After all, the man who allows himself to be confined by the rules that his fears exact upon him, is the man who dies a thousand deaths.
It is only when we liberate ourselves from this long, needless line of rules that exist only as a result of expectation, can we truly say that we have lived. It’s the small grandeurs of life: going out for a walk, reading a book, talking to your friends, that lets us, upon death’s hand, say that it can take us without the fear of having unfinished business on this Earth.
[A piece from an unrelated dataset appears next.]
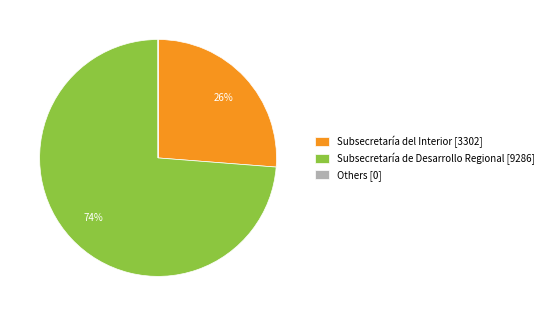

True or false: Subsecretaría del Interior [3302] accounts for 16% of the total.

False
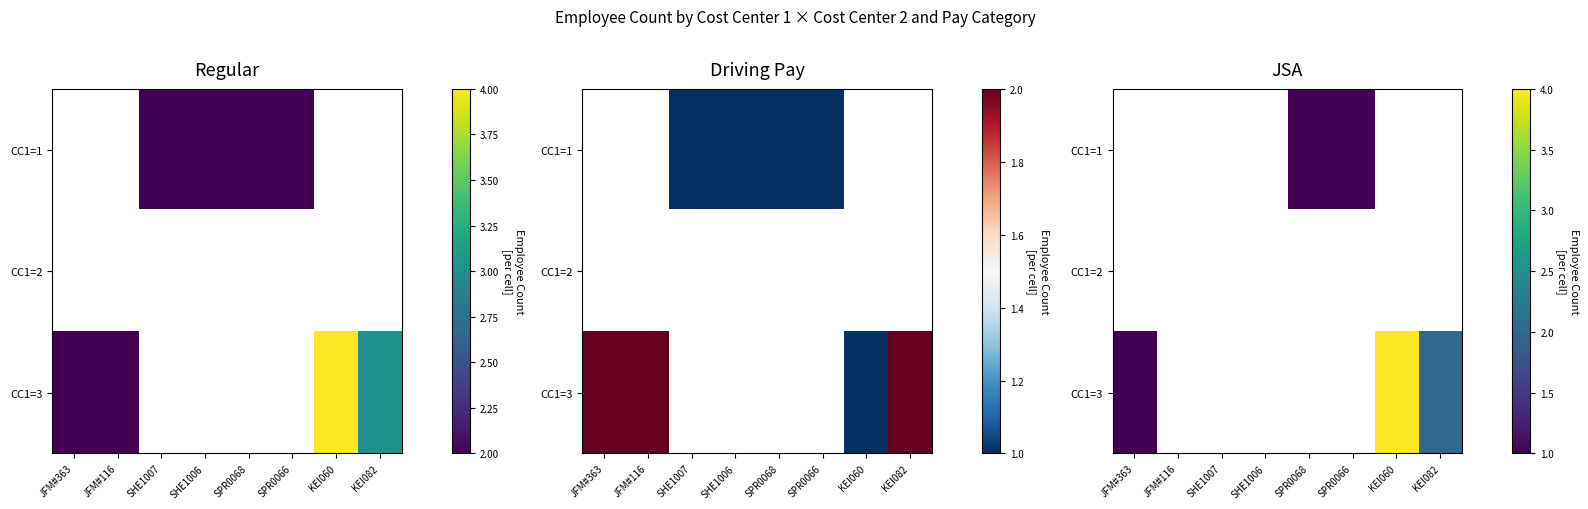

Is the value of CC1=2 at SPR0068 greater than the value of CC1=3 at SHE1006?

No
“What, if some day or night a demon were to steal after you into your loneliest loneliness and say to you: ‘This life as you now live it and have lived it, you will have to live once more and innumerable times more’ … Would you not throw yourself down and gnash your teeth and curse the demon who spoke thus? Or have you once experienced a tremendous moment when you would have answered him: ‘You are a god and never have I heard anything more divine.”
Friedrich Nietzsche, The Gay Science: With a Prelude in Rhymes and an Appendix of Songs
So go out with your friends, watch that movie you’ve been putting off for the more “responsible” alternative, allow yourself to bed-rot for just a while longer. Do Nothing. The world out there is more colourful, I promise.
Note: I refer you to the cover picture of this article. In pure nothingness, there would be absolutely Nothing – no light, no matter, no energy – and therefore there would be no colour or visual perception at all. But it is quite challenging to capture the absence of existence in a picture, so a black screen will have to do (with the Raffles Press logo).